I find the paper interesting, comprehensive in what it studies, and worth publication.

I have a few questions, some of which appear listed in the Discussion section:

(1) The class of Hamiltonians considered is not the most general: it would be interesting to understand these generalizations. It would seem some of these will have nontrivial time-dependence, which may be interesting for various purposes.

(2) The AdS2 slicing plays crucial roles: this appears special. Naively, general foliations might suggest the 2d slices being conformally AdS2 (which would be rather different). These choices of AdS2 slices might dovetail with particular "static gauge" choices for the probe branes (in eqs.3.11-3.12 via $\ \sigma_0=s,\ \sigma_1=\theta$), but it's not clear to me if this is true in general, going from the considered boundary metrics to the bulk. I'm wondering if this links back to (1) above.

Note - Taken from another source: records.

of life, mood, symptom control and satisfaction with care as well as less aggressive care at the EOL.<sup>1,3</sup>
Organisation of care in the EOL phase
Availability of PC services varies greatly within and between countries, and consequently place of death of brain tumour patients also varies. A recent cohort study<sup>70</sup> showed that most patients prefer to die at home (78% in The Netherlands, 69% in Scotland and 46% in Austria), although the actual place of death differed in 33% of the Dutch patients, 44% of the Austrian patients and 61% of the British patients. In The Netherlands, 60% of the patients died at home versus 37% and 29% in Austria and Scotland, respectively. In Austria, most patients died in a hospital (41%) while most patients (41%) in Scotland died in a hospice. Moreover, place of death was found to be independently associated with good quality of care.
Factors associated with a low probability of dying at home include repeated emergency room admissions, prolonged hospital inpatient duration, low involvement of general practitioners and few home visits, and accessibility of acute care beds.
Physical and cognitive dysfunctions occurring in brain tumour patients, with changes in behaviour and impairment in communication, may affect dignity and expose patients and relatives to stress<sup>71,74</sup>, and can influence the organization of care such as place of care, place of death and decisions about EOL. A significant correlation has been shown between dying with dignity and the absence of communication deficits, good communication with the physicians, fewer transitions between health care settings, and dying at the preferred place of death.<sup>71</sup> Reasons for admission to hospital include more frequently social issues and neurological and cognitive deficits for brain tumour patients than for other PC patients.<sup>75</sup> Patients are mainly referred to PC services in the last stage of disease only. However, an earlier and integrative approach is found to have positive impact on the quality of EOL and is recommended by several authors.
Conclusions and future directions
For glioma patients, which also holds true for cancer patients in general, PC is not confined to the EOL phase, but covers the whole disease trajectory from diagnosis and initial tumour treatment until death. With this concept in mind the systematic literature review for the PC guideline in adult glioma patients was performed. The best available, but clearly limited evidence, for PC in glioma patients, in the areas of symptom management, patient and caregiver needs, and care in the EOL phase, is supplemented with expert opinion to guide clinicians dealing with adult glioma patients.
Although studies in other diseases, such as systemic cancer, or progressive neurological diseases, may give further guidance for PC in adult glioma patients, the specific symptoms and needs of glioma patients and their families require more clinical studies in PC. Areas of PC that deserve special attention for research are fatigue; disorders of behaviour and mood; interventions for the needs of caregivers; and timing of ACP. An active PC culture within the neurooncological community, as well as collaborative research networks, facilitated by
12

(3) Besides correlation functions, an obivous probe of such phenomena is entanglement entropy. In the holographic context, the corresponding RT/HRT surfaces will amount to geodesics, but with various differences in the thinking. It may be interesting to explore this as well as the generalized entropy (via appropriate quantum extremal surfaces). There may also be useful things to gain from studying double holography.

Additionally, for completeness, perhaps it will be useful to add the following in whatever way the authors deem fit:

(a) a little more elaboration on the AdS3 representations of the CFT Hamiltonian, the three phases and the sign of d.

(b) some detail on the coordinate solutions to eqs.2.7-2.9, possibly in an Appendix (perhaps also including a short review of this, e.g. from ref.[60]?).